**WORK TO BE COMPLETED:**
Print every one of the records below, copying each line character for character.

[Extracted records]

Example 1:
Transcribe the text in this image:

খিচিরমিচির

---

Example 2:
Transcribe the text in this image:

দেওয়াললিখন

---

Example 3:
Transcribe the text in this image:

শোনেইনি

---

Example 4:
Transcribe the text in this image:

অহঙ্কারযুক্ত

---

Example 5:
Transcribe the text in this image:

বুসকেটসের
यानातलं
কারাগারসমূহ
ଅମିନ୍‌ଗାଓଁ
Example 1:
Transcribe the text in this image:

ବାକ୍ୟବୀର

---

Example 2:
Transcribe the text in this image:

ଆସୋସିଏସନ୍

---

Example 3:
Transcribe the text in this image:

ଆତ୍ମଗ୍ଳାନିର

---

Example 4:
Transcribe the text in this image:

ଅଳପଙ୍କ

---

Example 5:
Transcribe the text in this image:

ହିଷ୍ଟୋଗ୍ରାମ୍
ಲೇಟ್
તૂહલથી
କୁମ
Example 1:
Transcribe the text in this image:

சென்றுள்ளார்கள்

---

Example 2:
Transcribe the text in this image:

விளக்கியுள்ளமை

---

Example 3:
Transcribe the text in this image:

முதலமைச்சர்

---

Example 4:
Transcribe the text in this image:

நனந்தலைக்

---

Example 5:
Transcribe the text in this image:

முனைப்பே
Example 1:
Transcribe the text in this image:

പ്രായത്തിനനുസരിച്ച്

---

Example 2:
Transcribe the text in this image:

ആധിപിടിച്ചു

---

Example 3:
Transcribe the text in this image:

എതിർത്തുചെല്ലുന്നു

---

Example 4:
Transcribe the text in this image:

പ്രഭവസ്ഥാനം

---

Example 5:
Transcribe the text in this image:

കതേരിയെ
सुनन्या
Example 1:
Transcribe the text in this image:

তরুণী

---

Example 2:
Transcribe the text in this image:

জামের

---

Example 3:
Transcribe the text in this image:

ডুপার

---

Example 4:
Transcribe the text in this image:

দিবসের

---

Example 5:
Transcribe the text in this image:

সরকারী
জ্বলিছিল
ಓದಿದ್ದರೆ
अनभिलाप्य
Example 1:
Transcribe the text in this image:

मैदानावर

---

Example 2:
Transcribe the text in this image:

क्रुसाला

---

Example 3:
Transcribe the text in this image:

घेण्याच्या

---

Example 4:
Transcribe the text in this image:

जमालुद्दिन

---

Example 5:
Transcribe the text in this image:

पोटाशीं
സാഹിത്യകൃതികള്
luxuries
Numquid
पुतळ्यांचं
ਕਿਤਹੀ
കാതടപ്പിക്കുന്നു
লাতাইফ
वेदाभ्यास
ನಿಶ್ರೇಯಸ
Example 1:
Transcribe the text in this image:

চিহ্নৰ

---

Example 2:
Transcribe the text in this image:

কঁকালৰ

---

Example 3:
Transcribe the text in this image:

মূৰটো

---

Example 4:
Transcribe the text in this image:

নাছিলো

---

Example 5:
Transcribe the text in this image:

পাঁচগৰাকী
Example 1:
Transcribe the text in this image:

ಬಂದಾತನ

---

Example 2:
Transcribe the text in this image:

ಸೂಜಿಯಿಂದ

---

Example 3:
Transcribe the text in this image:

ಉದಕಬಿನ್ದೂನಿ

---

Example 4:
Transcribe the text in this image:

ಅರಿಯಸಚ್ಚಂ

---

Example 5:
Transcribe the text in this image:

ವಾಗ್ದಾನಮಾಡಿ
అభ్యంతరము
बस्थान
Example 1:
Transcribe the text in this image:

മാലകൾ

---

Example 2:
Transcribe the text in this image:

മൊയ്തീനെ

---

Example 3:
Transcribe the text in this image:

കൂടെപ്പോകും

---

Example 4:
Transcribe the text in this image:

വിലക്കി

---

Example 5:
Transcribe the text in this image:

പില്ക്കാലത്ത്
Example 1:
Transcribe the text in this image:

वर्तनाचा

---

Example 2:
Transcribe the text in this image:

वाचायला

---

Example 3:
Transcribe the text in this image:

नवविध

**EXERCISE ANSWER:**
Example 1:
Transcribe the text in this image:

খিচিরমিচির

---

Example 2:
Transcribe the text in this image:

দেওয়াললিখন

---

Example 3:
Transcribe the text in this image:

শোনেইনি

---

Example 4:
Transcribe the text in this image:

অহঙ্কারযুক্ত

---

Example 5:
Transcribe the text in this image:

বুসকেটসের
यानातलं
কারাগারসমূহ
ଅମିନ୍‌ଗାଓଁ
Example 1:
Transcribe the text in this image:

ବାକ୍ୟବୀର

---

Example 2:
Transcribe the text in this image:

ଆସୋସିଏସନ୍

---

Example 3:
Transcribe the text in this image:

ଆତ୍ମଗ୍ଳାନିର

---

Example 4:
Transcribe the text in this image:

ଅଳପଙ୍କ

---

Example 5:
Transcribe the text in this image:

ହିଷ୍ଟୋଗ୍ରାମ୍
ಲೇಟ್
તૂહલથી
କୁମ
Example 1:
Transcribe the text in this image:

சென்றுள்ளார்கள்

---

Example 2:
Transcribe the text in this image:

விளக்கியுள்ளமை

---

Example 3:
Transcribe the text in this image:

முதலமைச்சர்

---

Example 4:
Transcribe the text in this image:

நனந்தலைக்

---

Example 5:
Transcribe the text in this image:

முனைப்பே
Example 1:
Transcribe the text in this image:

പ്രായത്തിനനുസരിച്ച്

---

Example 2:
Transcribe the text in this image:

ആധിപിടിച്ചു

---

Example 3:
Transcribe the text in this image:

എതിർത്തുചെല്ലുന്നു

---

Example 4:
Transcribe the text in this image:

പ്രഭവസ്ഥാനം

---

Example 5:
Transcribe the text in this image:

കതേരിയെ
सुनन्या
Example 1:
Transcribe the text in this image:

তরুণী

---

Example 2:
Transcribe the text in this image:

জামের

---

Example 3:
Transcribe the text in this image:

ডুপার

---

Example 4:
Transcribe the text in this image:

দিবসের

---

Example 5:
Transcribe the text in this image:

সরকারী
জ্বলিছিল
ಓದಿದ್ದರೆ
अनभिलाप्य
Example 1:
Transcribe the text in this image:

मैदानावर

---

Example 2:
Transcribe the text in this image:

क्रुसाला

---

Example 3:
Transcribe the text in this image:

घेण्याच्या

---

Example 4:
Transcribe the text in this image:

जमालुद्दिन

---

Example 5:
Transcribe the text in this image:

पोटाशीं
സാഹിത്യകൃതികള്
luxuries
Numquid
पुतळ्यांचं
ਕਿਤਹੀ
കാതടപ്പിക്കുന്നു
লাতাইফ
वेदाभ्यास
ನಿಶ್ರೇಯಸ
Example 1:
Transcribe the text in this image:

চিহ্নৰ

---

Example 2:
Transcribe the text in this image:

কঁকালৰ

---

Example 3:
Transcribe the text in this image:

মূৰটো

---

Example 4:
Transcribe the text in this image:

নাছিলো

---

Example 5:
Transcribe the text in this image:

পাঁচগৰাকী
Example 1:
Transcribe the text in this image:

ಬಂದಾತನ

---

Example 2:
Transcribe the text in this image:

ಸೂಜಿಯಿಂದ

---

Example 3:
Transcribe the text in this image:

ಉದಕಬಿನ್ದೂನಿ

---

Example 4:
Transcribe the text in this image:

ಅರಿಯಸಚ್ಚಂ

---

Example 5:
Transcribe the text in this image:

ವಾಗ್ದಾನಮಾಡಿ
అభ్యంతరము
बस्थान
Example 1:
Transcribe the text in this image:

മാലകൾ

---

Example 2:
Transcribe the text in this image:

മൊയ്തീനെ

---

Example 3:
Transcribe the text in this image:

കൂടെപ്പോകും

---

Example 4:
Transcribe the text in this image:

വിലക്കി

---

Example 5:
Transcribe the text in this image:

പില്ക്കാലത്ത്
Example 1:
Transcribe the text in this image:

वर्तनाचा

---

Example 2:
Transcribe the text in this image:

वाचायला

---

Example 3:
Transcribe the text in this image:

नवविध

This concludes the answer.